• _ESERCIZIO ASSEGNATO A_: Ricopia fedelmente il brano sul Fedro platonico da "Il dialogo platonico" a "infondata e pericolosa.".

Il dialogo platonico Fedro è dedicato all’amore,
all’indagine sulla natura dell’anima umana e a una analisi accurata della
retorica e della dialettica. Verso la fine del dialogo, per affrontare il
problema del valore del discorso scritto, Platone, come in altre occasioni,
utilizza un mito. Attraverso il mito di Theuth, Socrate mostra che conoscenza e
sapienza non sono la stessa cosa. Chi aumenta le proprie conoscenze leggendo
gli scritti degli altri, facilmente può pensare di aumentare cosí anche la
propria sapienza. Ma si tratta di una presunzione infondata e pericolosa.

• _MATERIALE FORNITO_:

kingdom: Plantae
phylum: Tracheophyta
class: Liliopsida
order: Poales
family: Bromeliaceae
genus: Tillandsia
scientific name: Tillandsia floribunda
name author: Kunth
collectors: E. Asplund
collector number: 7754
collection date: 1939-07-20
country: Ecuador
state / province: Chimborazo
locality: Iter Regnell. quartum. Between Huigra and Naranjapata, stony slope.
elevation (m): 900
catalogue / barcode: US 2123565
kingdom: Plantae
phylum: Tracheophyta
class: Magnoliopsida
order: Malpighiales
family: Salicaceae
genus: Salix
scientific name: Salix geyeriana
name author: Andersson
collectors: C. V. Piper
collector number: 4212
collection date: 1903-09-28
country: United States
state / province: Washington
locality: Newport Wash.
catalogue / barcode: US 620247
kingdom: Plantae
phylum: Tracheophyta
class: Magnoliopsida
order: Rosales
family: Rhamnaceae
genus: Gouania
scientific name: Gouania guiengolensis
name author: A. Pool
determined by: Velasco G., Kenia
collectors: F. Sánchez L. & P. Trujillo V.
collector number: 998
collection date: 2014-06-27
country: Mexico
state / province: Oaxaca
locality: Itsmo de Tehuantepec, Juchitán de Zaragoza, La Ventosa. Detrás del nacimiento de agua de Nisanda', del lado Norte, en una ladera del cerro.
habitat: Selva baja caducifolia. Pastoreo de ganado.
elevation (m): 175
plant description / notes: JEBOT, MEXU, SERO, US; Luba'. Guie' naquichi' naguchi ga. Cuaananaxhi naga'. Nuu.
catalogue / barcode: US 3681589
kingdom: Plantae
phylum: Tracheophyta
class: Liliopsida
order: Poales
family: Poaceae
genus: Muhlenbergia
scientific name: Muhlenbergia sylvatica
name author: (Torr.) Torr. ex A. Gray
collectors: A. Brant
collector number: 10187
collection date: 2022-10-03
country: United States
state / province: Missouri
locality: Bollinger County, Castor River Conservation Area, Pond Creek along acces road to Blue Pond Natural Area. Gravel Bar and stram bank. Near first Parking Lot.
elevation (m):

• _ESERCIZIO ASSEGNATO B_: Riporta tali e quali le righe delle voci dalla riga con "collectors: C. V. Piper" alla riga con "collection date: 2014-06-27", estremi inclusi, e nient'altro.

• _SOLUZIONE SVOLTA A_:
Il dialogo platonico Fedro è dedicato all’amore,
all’indagine sulla natura dell’anima umana e a una analisi accurata della
retorica e della dialettica. Verso la fine del dialogo, per affrontare il
problema del valore del discorso scritto, Platone, come in altre occasioni,
utilizza un mito. Attraverso il mito di Theuth, Socrate mostra che conoscenza e
sapienza non sono la stessa cosa. Chi aumenta le proprie conoscenze leggendo
gli scritti degli altri, facilmente può pensare di aumentare cosí anche la
propria sapienza. Ma si tratta di una presunzione infondata e pericolosa.

• _SOLUZIONE SVOLTA B_:
collectors: C. V. Piper
collector number: 4212
collection date: 1903-09-28
country: United States
state / province: Washington
locality: Newport Wash.
catalogue / barcode: US 620247
kingdom: Plantae
phylum: Tracheophyta
class: Magnoliopsida
order: Rosales
family: Rhamnaceae
genus: Gouania
scientific name: Gouania guiengolensis
name author: A. Pool
determined by: Velasco G., Kenia
collectors: F. Sánchez L. & P. Trujillo V.
collector number: 998
collection date: 2014-06-27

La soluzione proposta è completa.